■ **DIRECTIVE 1**
Name every business division that the 2011 results excerpt identifies by an abbreviation.
■ **DIRECTIVE 2**
Answer each question from the 2011 results excerpt:
(a) What revenue did the IMH Division post in 2011?
(b) Onto which site has Warehousing been redeployed?
(c) By what percentage does the President & CEO want EPS to grow?

■ **EXCERPT**

—————

Ancenis - March 7, 2012 - Jean-Christophe Giroux, President & CEO declared: « Despite persistent operational hurdles we've overperformed our own expectations and our 2011 healthcheck really shows a full recovery. We've come a long way in just two years, but we now want now to project ourselves into the future again. Looking ahead, we believe we are blessed with a unique business opportunity, and want to reaffirm our positioning as THE Material-Handling Reference. We want to take advantage of all growth opportunities in a developing yet fragmented market and double our business over the next 3-4 years, to top by 35% the peak of our last cycle.

2012 will represent a first milestone in this Refoundation. It means fixing some old problems from the past, taking the full dimension of our present and (re)setting ambitions for the future. Our IMH and CE divisions are taking new turns and RTH now fully focuses on higher standards of operational performance. We have a lot to work on but the path to success is clear and we are in full marching order. Yet we also want to further improve our financial performance, all the way down the P&L with operating margin up one point and EPS growing by 50%. In this context, I see the proposed dividend as an appreciation for stockholders' support during three difficult years and another token of our confidence into our future.»

RTH IMH CE Group RTH IMH CE Group
€ in millions 2010 2010 2010 2010 2011 2011 2011 2011 Var.
Revenue 586.5 123.8 128.1 838.3 796.3 146.9 187.9 1131.1 +35%
Gross profit 93.1 14.7 14.6 122.4 124.5 17.3 31.9 173.6 +42%
Gross profit
%
15.9% 11.9% 11.4% 14.6% 15.6% 11.8% 17.0% 15.3%
Recur.
OP
25.8 -3.6 -18.0 4.3 47.0 -1.8 6.1 51.3
Recur. OP % 4.4% -2.9% -14% 0.5% 5.9% -1.2% 3.2% 4.5%
OP 25.6 -5.6 -18.0 2.0 46.2 -2.2 4.6 52.9
Net Income na na na -16.7 na na na 36.4
Net Debt 139 86 -38%
Net Equity 333 407 +22%
Gearing (%) 43% 21%
Working Capital 256 330 +29%

EBITDA: net operating income +/- increases - reversals in depreciation and amortisation charges +/- increases - reversal in working capital provisions and provisions for risks.

Divisional Review

  • The Rough Terrain Handling (RTH) Division generated €796m of revenue in 2011, a 36% growth over 2010 (€586m). All regions grew with the exception of Southern Europe. From an operational standpoint, 2011 has been affected by high tensions on supplies, especially on engines, that forced the division to reconsider its engine manufacturer partnerships. This decision has been reinforced by the necessity to build a one-off €34m EuroIIIA engine inventory to secure the transition towards EuroIIIB. The recurring operating result reached €47m, progressing by 1.5 bp and reaching a margin of 5.9%.
  • The Industrial Material Handling (IMH) Division posted revenue of €147m, a 19% growth over 2010. The division has substantially revisited its business model, whether for operations with Warehousing now redeployed onto the Beaupréau site, or go-tomarket, with the launch of a Manitou-branded CB truck and the subsequent evolution of the Toyota partnership announced early 2012. In parallel to those changes, IMH improved its financial profile with a recurring operating loss contained at -€1.8m, half the level of 2010.

—————

■ **GIVEN MATERIAL**
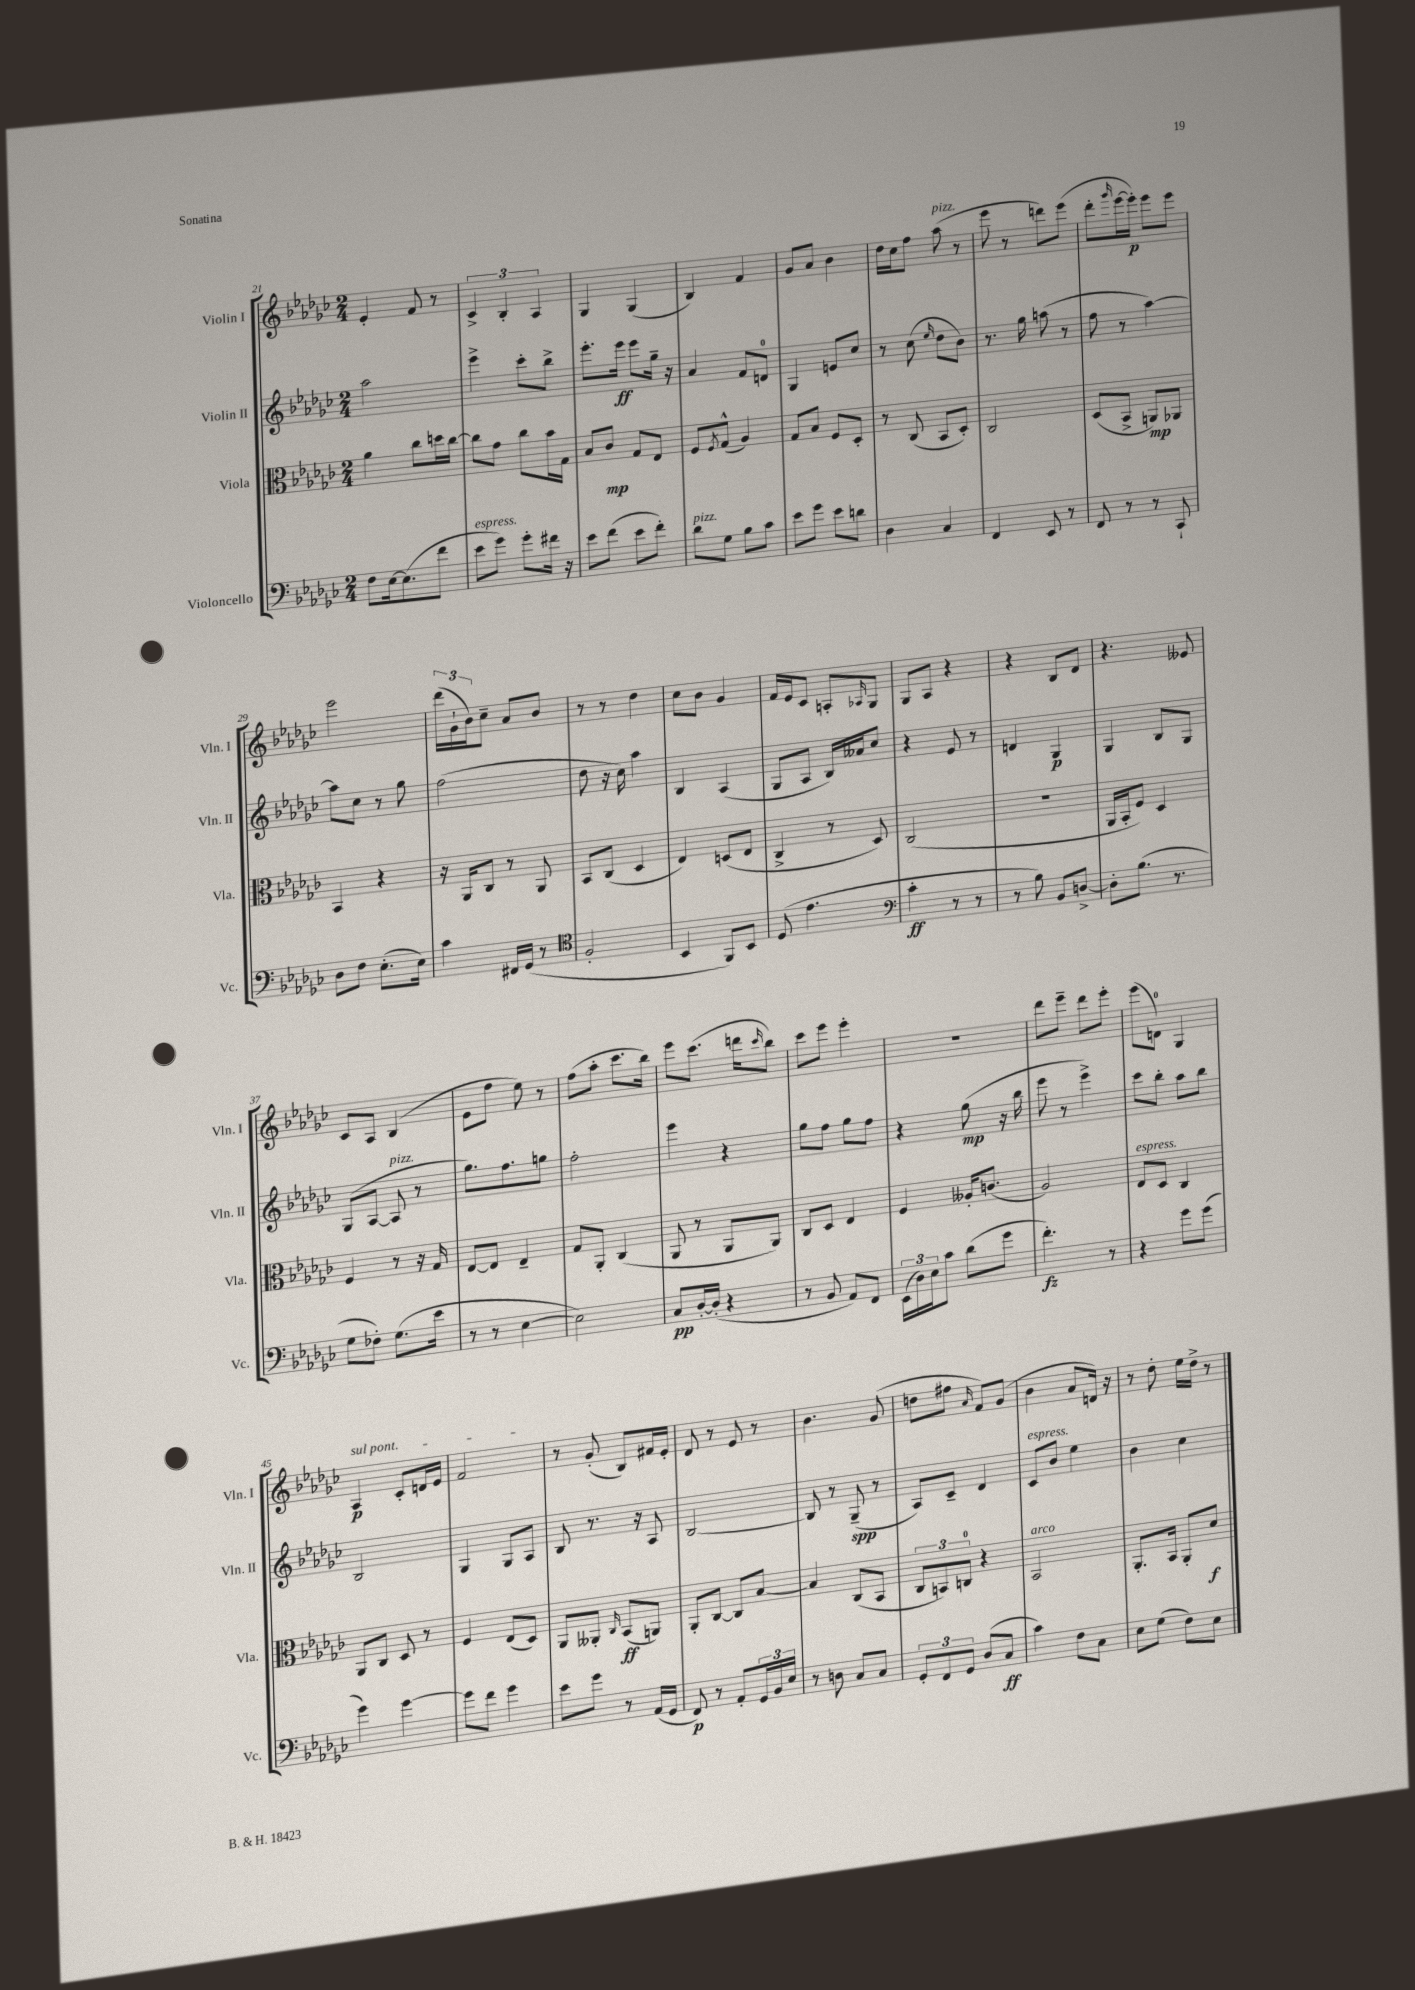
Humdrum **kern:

—————

■ **SOLUTION 1**
RTH, IMH, CE

■ **SOLUTION 2**
(a) €147m
(b) The Beaupréau site
(c) 50%